BEGIN DATA FOR ANALYSIS

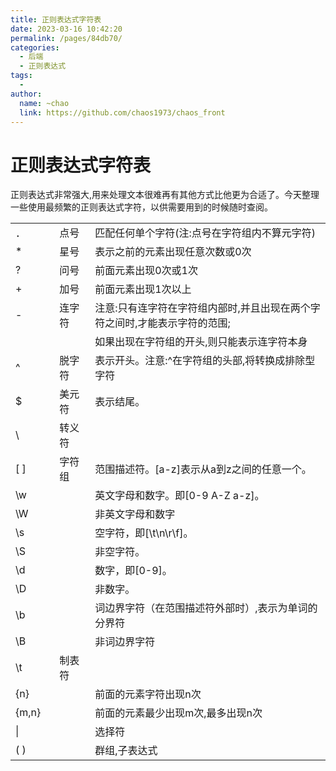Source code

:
```yaml
---
title: 正则表达式字符表
date: 2023-03-16 10:42:20
permalink: /pages/84db70/
categories:
  - 后端
  - 正则表达式
tags:
  - 
author: 
  name: ~chao
  link: https://github.com/chaos1973/chaos_front
---
```

# 正则表达式字符表

正则表达式非常强大,用来处理文本很难再有其他方式比他更为合适了。今天整理一些使用最频繁的正则表达式字符，以供需要用到的时候随时查阅。

<table cellpadding="0" cellspacing="0" width="860"><tbody><tr height="19" style="height:19px" class="firstRow"><td height="19" width="72" style="">．</td><td width="72" style="">点号</td><td width="716" style="">匹配任何单个字符(注:点号在字符组内不算元字符)</td></tr><tr height="19" style="height:19px"><td height="19" style="">*</td><td>星号</td><td>表示之前的元素出现任意次数或0次</td></tr><tr height="19" style="height:19px"><td height="19" style="">?</td><td>问号</td><td>前面元素出现0次或1次</td></tr><tr height="19" style="height:19px"><td height="19" style="">+</td><td>加号</td><td>前面元素出现1次以上</td></tr><tr height="19" style="height:19px"><td height="19" style="">-</td><td>连字符</td><td>注意:只有连字符在字符组内部时,并且出现在两个字符之间时,才能表示字符的范围;</td></tr><tr height="19" style="height:19px"><td height="19" style=""><br></td><td><br></td><td>如果出现在字符组的开头,则只能表示连字符本身</td></tr><tr height="19" style="height:19px"><td height="19" style="">^</td><td>脱字符</td><td>表示开头。注意:^在字符组的头部,将转换成排除型字符</td></tr><tr height="19" style="height:19px"><td height="19" style="">$</td><td>美元符</td><td>表示结尾。</td></tr><tr height="19" style="height:19px"><td height="19" style="">\</td><td>转义符</td><td><br></td></tr><tr height="19" style="height:19px"><td height="19" style="">[ ]</td><td>字符组</td><td>范围描述符。[a-z]表示从a到z之间的任意一个。</td></tr><tr height="19" style="height:19px"><td height="19" style="">\w</td><td><br></td><td>英文字母和数字。即[0-9 A-Z a-z]。</td></tr><tr height="19" style="height:19px"><td height="19" style="">\W</td><td><br></td><td>非英文字母和数字</td></tr><tr height="19" style="height:19px"><td height="19" style="">\s</td><td><br></td><td>空字符，即[\t\n\r\f]。</td></tr><tr height="19" style="height:19px"><td height="19" style="">\S&nbsp;</td><td><br></td><td>非空字符。</td></tr><tr height="19" style="height:19px"><td height="19" style="">\d</td><td><br></td><td>数字，即[0-9]。</td></tr><tr height="19" style="height:19px"><td height="19" style="">\D</td><td><br></td><td>非数字。</td></tr><tr height="19" style="height:19px"><td height="19" style="">\b</td><td><br></td><td>词边界字符（在范围描述符外部时）,表示为单词的分界符</td></tr><tr height="19" style="height:19px"><td height="19" style="">\B</td><td><br></td><td>非词边界字符</td></tr><tr height="19" style="height:19px"><td height="19" style="">\t</td><td>制表符</td><td><br></td></tr><tr height="19" style="height:19px"><td height="19" style="">{n}</td><td><br></td><td>前面的元素字符出现n次</td></tr><tr height="19" style="height:19px"><td height="19" style="">{m,n}</td><td><br></td><td>前面的元素最少出现m次,最多出现n次</td></tr><tr height="19" style="height:19px"><td height="19" style="">|</td><td><br></td><td>选择符</td></tr><tr height="19" style="height:19px"><td height="19" style="">( )</td><td><br></td><td>群组,子表达式</td></tr></tbody></table>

END DATA FOR ANALYSIS

AIM OF THE TASK ▸ All records above are to be printed exactly, minus the pictures they contain.

RESULT OF THIS TASK ▸
Source code

:
```yaml
---
title: 正则表达式字符表
date: 2023-03-16 10:42:20
permalink: /pages/84db70/
categories:
  - 后端
  - 正则表达式
tags:
  - 
author: 
  name: ~chao
  link: https://github.com/chaos1973/chaos_front
---
```

# 正则表达式字符表

正则表达式非常强大,用来处理文本很难再有其他方式比他更为合适了。今天整理一些使用最频繁的正则表达式字符，以供需要用到的时候随时查阅。

<table cellpadding="0" cellspacing="0" width="860"><tbody><tr height="19" style="height:19px" class="firstRow"><td height="19" width="72" style="">．</td><td width="72" style="">点号</td><td width="716" style="">匹配任何单个字符(注:点号在字符组内不算元字符)</td></tr><tr height="19" style="height:19px"><td height="19" style="">*</td><td>星号</td><td>表示之前的元素出现任意次数或0次</td></tr><tr height="19" style="height:19px"><td height="19" style="">?</td><td>问号</td><td>前面元素出现0次或1次</td></tr><tr height="19" style="height:19px"><td height="19" style="">+</td><td>加号</td><td>前面元素出现1次以上</td></tr><tr height="19" style="height:19px"><td height="19" style="">-</td><td>连字符</td><td>注意:只有连字符在字符组内部时,并且出现在两个字符之间时,才能表示字符的范围;</td></tr><tr height="19" style="height:19px"><td height="19" style=""><br></td><td><br></td><td>如果出现在字符组的开头,则只能表示连字符本身</td></tr><tr height="19" style="height:19px"><td height="19" style="">^</td><td>脱字符</td><td>表示开头。注意:^在字符组的头部,将转换成排除型字符</td></tr><tr height="19" style="height:19px"><td height="19" style="">$</td><td>美元符</td><td>表示结尾。</td></tr><tr height="19" style="height:19px"><td height="19" style="">\</td><td>转义符</td><td><br></td></tr><tr height="19" style="height:19px"><td height="19" style="">[ ]</td><td>字符组</td><td>范围描述符。[a-z]表示从a到z之间的任意一个。</td></tr><tr height="19" style="height:19px"><td height="19" style="">\w</td><td><br></td><td>英文字母和数字。即[0-9 A-Z a-z]。</td></tr><tr height="19" style="height:19px"><td height="19" style="">\W</td><td><br></td><td>非英文字母和数字</td></tr><tr height="19" style="height:19px"><td height="19" style="">\s</td><td><br></td><td>空字符，即[\t\n\r\f]。</td></tr><tr height="19" style="height:19px"><td height="19" style="">\S&nbsp;</td><td><br></td><td>非空字符。</td></tr><tr height="19" style="height:19px"><td height="19" style="">\d</td><td><br></td><td>数字，即[0-9]。</td></tr><tr height="19" style="height:19px"><td height="19" style="">\D</td><td><br></td><td>非数字。</td></tr><tr height="19" style="height:19px"><td height="19" style="">\b</td><td><br></td><td>词边界字符（在范围描述符外部时）,表示为单词的分界符</td></tr><tr height="19" style="height:19px"><td height="19" style="">\B</td><td><br></td><td>非词边界字符</td></tr><tr height="19" style="height:19px"><td height="19" style="">\t</td><td>制表符</td><td><br></td></tr><tr height="19" style="height:19px"><td height="19" style="">{n}</td><td><br></td><td>前面的元素字符出现n次</td></tr><tr height="19" style="height:19px"><td height="19" style="">{m,n}</td><td><br></td><td>前面的元素最少出现m次,最多出现n次</td></tr><tr height="19" style="height:19px"><td height="19" style="">|</td><td><br></td><td>选择符</td></tr><tr height="19" style="height:19px"><td height="19" style="">( )</td><td><br></td><td>群组,子表达式</td></tr></tbody></table>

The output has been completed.